WHAT YOU SHOULD DO:
On how many lines of these entries does the word "empresa" occur? State the number alone.

EXERCISE MATERIAL:
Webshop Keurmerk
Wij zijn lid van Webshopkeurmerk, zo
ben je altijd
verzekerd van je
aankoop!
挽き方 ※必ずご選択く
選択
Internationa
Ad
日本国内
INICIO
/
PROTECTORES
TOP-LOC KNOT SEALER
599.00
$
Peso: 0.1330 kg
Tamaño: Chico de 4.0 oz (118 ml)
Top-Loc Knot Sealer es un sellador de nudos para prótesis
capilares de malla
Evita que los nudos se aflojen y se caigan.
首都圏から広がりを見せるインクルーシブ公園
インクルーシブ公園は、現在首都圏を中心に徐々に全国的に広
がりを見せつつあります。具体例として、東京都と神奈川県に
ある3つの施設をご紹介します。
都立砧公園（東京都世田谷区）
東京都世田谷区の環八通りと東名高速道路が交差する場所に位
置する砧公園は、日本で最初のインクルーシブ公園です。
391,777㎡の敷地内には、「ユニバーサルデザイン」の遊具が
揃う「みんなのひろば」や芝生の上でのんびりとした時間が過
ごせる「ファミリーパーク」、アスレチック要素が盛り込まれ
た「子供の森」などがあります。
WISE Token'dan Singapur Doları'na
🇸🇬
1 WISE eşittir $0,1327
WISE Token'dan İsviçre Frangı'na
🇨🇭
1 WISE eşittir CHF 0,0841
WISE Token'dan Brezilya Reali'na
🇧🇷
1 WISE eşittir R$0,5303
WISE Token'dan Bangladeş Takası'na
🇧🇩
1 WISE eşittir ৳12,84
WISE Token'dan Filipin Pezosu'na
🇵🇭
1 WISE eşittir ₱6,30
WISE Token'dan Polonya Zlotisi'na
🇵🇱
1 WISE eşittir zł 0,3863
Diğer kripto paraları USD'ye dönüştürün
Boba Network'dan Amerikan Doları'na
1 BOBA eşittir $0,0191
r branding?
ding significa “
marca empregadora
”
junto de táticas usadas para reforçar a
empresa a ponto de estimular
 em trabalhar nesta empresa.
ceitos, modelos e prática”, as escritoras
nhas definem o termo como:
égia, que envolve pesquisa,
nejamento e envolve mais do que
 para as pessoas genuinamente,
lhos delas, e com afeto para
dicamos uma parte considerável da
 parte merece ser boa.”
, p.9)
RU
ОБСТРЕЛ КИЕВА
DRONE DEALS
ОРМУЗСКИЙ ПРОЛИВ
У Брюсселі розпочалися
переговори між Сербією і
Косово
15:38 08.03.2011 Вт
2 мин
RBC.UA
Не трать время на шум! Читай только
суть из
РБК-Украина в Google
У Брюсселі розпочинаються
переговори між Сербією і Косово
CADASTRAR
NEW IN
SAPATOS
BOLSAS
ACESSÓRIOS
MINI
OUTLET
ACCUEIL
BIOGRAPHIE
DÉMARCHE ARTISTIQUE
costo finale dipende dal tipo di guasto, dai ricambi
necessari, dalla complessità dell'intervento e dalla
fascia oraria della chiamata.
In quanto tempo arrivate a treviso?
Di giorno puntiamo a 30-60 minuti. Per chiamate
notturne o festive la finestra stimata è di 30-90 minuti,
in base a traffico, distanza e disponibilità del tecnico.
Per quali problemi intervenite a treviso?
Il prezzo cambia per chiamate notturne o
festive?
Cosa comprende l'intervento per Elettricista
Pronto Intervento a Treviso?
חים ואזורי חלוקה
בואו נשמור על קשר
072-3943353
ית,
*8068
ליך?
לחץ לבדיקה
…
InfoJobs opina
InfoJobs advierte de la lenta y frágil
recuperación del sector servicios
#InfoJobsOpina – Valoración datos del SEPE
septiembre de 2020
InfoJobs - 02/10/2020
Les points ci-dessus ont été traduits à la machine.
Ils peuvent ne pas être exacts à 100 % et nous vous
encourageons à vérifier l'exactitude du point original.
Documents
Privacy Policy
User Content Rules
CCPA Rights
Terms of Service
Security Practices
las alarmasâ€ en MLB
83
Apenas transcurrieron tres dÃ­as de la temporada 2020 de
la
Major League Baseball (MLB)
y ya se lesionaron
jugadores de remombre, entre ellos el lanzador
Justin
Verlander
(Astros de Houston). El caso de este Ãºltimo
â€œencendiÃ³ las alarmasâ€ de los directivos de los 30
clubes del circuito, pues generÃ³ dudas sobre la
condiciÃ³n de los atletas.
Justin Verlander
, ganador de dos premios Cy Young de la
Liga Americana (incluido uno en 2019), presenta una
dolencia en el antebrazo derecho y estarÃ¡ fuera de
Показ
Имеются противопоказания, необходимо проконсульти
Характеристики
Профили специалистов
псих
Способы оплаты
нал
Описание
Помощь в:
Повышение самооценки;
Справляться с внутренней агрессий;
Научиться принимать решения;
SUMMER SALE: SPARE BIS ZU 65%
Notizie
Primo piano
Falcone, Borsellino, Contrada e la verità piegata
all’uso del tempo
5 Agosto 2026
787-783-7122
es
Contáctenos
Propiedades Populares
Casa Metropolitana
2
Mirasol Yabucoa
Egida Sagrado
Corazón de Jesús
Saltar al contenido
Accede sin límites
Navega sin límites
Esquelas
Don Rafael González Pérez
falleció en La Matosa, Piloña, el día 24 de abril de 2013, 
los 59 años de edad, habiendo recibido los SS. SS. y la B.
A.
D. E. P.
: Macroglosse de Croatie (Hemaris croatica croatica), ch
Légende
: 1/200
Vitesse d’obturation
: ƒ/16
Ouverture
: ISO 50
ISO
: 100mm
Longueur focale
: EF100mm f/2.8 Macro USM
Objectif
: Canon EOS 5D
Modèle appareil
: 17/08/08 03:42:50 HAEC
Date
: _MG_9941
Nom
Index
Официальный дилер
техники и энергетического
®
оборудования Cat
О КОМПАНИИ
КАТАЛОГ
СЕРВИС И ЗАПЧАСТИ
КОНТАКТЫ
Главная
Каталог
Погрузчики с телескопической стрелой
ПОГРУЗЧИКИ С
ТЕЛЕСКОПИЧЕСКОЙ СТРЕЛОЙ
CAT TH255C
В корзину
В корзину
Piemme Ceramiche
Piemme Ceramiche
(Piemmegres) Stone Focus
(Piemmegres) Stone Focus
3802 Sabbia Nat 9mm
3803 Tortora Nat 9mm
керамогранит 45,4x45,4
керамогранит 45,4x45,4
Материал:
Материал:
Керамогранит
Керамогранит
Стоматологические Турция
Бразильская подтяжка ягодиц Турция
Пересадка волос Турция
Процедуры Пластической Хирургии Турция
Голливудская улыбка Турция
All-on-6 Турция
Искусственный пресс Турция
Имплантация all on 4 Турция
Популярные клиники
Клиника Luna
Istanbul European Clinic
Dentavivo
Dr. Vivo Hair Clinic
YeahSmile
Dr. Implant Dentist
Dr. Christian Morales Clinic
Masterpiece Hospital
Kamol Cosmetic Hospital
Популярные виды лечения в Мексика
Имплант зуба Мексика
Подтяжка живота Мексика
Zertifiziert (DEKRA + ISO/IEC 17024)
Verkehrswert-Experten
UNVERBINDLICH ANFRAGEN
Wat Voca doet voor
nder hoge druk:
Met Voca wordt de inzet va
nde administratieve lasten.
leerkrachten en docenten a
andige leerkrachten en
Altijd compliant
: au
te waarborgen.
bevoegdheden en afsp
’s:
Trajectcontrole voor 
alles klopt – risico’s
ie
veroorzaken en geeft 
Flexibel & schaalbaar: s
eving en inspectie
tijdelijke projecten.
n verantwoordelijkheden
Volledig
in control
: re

YOUR SOLUTION:
2